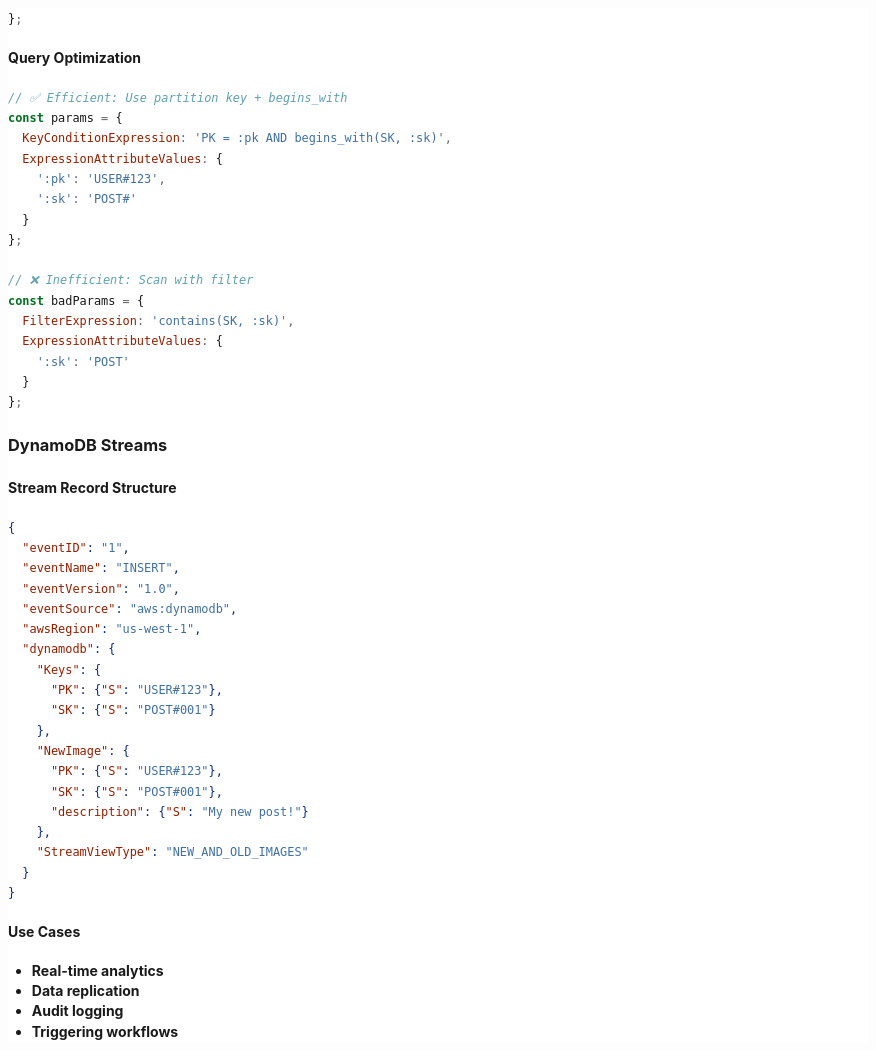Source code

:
 ```javascript
};
```

#### Query Optimization
```javascript
// ✅ Efficient: Use partition key + begins_with
const params = {
  KeyConditionExpression: 'PK = :pk AND begins_with(SK, :sk)',
  ExpressionAttributeValues: {
    ':pk': 'USER#123',
    ':sk': 'POST#'
  }
};

// ❌ Inefficient: Scan with filter
const badParams = {
  FilterExpression: 'contains(SK, :sk)',
  ExpressionAttributeValues: {
    ':sk': 'POST'
  }
};
```

### DynamoDB Streams

#### Stream Record Structure
```json
{
  "eventID": "1",
  "eventName": "INSERT",
  "eventVersion": "1.0",
  "eventSource": "aws:dynamodb",
  "awsRegion": "us-west-1",
  "dynamodb": {
    "Keys": {
      "PK": {"S": "USER#123"},
      "SK": {"S": "POST#001"}
    },
    "NewImage": {
      "PK": {"S": "USER#123"},
      "SK": {"S": "POST#001"},
      "description": {"S": "My new post!"}
    },
    "StreamViewType": "NEW_AND_OLD_IMAGES"
  }
}
```

#### Use Cases
- **Real-time analytics**
- **Data replication**
- **Audit logging**
- **Triggering workflows**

══════════

Set down the material above word for word and skip its pictures.

Source code

:
 ```javascript
};
```

#### Query Optimization
```javascript
// ✅ Efficient: Use partition key + begins_with
const params = {
  KeyConditionExpression: 'PK = :pk AND begins_with(SK, :sk)',
  ExpressionAttributeValues: {
    ':pk': 'USER#123',
    ':sk': 'POST#'
  }
};

// ❌ Inefficient: Scan with filter
const badParams = {
  FilterExpression: 'contains(SK, :sk)',
  ExpressionAttributeValues: {
    ':sk': 'POST'
  }
};
```

### DynamoDB Streams

#### Stream Record Structure
```json
{
  "eventID": "1",
  "eventName": "INSERT",
  "eventVersion": "1.0",
  "eventSource": "aws:dynamodb",
  "awsRegion": "us-west-1",
  "dynamodb": {
    "Keys": {
      "PK": {"S": "USER#123"},
      "SK": {"S": "POST#001"}
    },
    "NewImage": {
      "PK": {"S": "USER#123"},
      "SK": {"S": "POST#001"},
      "description": {"S": "My new post!"}
    },
    "StreamViewType": "NEW_AND_OLD_IMAGES"
  }
}
```

#### Use Cases
- **Real-time analytics**
- **Data replication**
- **Audit logging**
- **Triggering workflows**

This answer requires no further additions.